Here are the patient education articles that are relevant to this topic. We encourage you to
print or e-mail these topics to your patients. (You can also locate patient education articles
on a variety of subjects by searching on “patient info” and the keyword(s) of interest.)

●Basics topics (see "Patient education: Headaches in adults (The Basics)")

●Beyond the Basics topics (See "Patient education: Headache causes and diagnosis
in adults (Beyond the Basics)".)

SUMMARY AND RECOMMENDATIONS

●The typical presentation of a tension-type headache (TTH) attack is that of a mild to


moderate intensity, bilateral, nonthrobbing headache without other associated
features. Pure TTH is a rather featureless headache. (See 'Clinical features' above.)

●Heightened sensitivity of pain pathways in the central nervous system, and perhaps
in the peripheral nervous system, is thought to play a critical role in the pathogenesis
of TTH. Nitric oxide may be a molecular trigger for pain. Genetic factors seem to play
a minor role in episodic TTH but may be more important in chronic TTH.
(See 'Pathophysiology' above.)

●There are three main subtypes of TTH (table 1). Each of the subtypes is additionally
classified as occurring with or without pericranial muscle tenderness.
(See 'Classification' above.):

•Infrequent episodic TTH, with headaches <1 day a month

•Frequent episodic TTH, with headaches 1 to 14 days a month

•Chronic TTH, with headaches ≥15 days a month


●TTH is the most prevalent type of primary headache in the general population, but
most patients with TTH have the infrequent episodic subtype, with headaches less
than one day a month. (See 'Epidemiology' above.)

●Pericranial muscle tenderness is associated with both the intensity and the
frequency of TTH attacks. (See 'Clinical features' above.)

●The diagnosis of TTH is made when the patient's description of the attacks is
consistent with the typical features of TTH, the diagnostic criteria are fulfilled (table 1),
and the general and neurologic examinations are normal, with the exception of the
presence or absence of pericranial muscle tenderness.

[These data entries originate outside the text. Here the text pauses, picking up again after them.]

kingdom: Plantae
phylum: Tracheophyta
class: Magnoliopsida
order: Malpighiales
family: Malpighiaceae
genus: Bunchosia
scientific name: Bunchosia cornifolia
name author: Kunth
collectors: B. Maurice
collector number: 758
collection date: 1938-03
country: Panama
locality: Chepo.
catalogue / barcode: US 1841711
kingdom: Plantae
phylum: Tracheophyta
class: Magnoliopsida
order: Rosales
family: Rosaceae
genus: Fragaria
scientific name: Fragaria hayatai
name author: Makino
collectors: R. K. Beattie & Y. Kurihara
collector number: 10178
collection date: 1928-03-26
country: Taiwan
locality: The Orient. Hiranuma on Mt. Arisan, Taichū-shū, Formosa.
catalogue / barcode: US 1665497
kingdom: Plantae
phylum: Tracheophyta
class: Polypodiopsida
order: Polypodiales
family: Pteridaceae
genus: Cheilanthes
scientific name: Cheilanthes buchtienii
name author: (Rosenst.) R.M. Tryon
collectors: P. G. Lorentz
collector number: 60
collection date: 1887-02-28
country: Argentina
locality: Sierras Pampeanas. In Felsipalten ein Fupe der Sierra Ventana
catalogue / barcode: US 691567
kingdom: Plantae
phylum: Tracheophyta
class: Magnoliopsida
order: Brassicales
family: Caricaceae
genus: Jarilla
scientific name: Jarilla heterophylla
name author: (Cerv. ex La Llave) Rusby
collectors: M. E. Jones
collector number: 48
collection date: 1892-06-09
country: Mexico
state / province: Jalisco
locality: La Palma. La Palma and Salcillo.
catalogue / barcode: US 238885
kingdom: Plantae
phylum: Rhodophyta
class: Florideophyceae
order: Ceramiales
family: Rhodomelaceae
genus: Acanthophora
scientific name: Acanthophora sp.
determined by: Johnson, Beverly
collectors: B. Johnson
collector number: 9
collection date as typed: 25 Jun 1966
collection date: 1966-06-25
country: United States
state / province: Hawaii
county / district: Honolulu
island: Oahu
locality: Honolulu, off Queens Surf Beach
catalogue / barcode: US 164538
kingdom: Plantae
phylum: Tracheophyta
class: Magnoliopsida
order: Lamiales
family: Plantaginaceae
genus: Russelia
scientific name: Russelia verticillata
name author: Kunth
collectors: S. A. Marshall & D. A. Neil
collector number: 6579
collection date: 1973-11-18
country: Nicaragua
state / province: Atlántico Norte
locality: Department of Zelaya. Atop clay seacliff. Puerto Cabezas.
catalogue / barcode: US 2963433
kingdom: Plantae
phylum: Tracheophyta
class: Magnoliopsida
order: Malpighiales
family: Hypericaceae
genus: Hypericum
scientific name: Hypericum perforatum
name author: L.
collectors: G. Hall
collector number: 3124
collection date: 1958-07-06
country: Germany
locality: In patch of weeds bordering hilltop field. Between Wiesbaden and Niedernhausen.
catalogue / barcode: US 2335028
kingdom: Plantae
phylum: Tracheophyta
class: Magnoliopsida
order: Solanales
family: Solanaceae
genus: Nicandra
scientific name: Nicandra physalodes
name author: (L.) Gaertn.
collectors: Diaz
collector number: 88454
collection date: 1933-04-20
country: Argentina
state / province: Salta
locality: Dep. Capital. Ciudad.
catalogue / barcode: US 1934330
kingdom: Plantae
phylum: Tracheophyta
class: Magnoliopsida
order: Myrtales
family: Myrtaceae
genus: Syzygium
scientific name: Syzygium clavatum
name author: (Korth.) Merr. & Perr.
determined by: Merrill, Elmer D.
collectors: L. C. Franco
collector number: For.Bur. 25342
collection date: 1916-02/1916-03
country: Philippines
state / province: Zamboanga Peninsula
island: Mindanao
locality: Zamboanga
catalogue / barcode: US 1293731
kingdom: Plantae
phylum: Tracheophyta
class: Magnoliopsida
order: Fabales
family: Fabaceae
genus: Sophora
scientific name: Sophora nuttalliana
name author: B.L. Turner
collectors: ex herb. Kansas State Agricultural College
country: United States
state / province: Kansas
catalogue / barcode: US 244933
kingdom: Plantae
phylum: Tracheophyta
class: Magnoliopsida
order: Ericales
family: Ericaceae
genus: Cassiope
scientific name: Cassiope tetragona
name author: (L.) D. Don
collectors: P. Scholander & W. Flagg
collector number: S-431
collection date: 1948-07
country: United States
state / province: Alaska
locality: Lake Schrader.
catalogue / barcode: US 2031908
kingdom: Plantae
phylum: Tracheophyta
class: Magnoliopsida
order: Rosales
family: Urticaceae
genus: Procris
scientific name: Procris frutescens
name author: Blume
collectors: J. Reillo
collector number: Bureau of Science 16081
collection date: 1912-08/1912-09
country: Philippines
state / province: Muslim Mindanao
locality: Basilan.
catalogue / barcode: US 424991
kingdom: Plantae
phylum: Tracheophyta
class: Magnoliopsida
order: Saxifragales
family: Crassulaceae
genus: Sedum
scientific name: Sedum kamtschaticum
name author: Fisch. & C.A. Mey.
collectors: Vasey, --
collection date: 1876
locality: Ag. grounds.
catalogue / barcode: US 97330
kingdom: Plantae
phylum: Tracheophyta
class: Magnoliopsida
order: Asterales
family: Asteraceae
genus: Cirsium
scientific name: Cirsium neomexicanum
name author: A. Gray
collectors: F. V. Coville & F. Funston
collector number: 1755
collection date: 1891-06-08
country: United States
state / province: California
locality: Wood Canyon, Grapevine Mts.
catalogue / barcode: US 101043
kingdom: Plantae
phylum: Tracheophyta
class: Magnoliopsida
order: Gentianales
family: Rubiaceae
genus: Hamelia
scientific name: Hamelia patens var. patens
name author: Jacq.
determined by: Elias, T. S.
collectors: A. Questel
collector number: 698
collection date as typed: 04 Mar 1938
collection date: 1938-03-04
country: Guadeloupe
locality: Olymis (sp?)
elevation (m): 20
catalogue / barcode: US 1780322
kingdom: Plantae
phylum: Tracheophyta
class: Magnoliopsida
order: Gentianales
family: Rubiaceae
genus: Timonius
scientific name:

Attention to the temporal
pattern of headaches is necessary to distinguish TTH from secondary headaches.
(See 'Diagnosis' above.)

●Neuroimaging is not necessary in most patients with primary headaches, including


those with TTH, who have a stable headache pattern for over six months and a
normal neurologic examination. (See 'Diagnostic testing' above and "Evaluation of
headache in adults", section on 'Danger signs' and "Evaluation of headache in
adults", section on 'Indications for imaging'.)

●Because of the association of TTH-like symptoms with secondary headaches,


including those due to medication overuse or structural brain lesions, practitioners
should consider the possibility of a secondary headache disorder when patients
present with presumed TTH. (See 'Diagnosis' above and 'Secondary
headaches' above.)

●Diagnostic challenges occur in the evaluation of suspected TTH when there are
atypical or absent features, when features overlap with other types of headaches, and
when patients fail to report all symptoms. (See 'Diagnostic challenges' above.)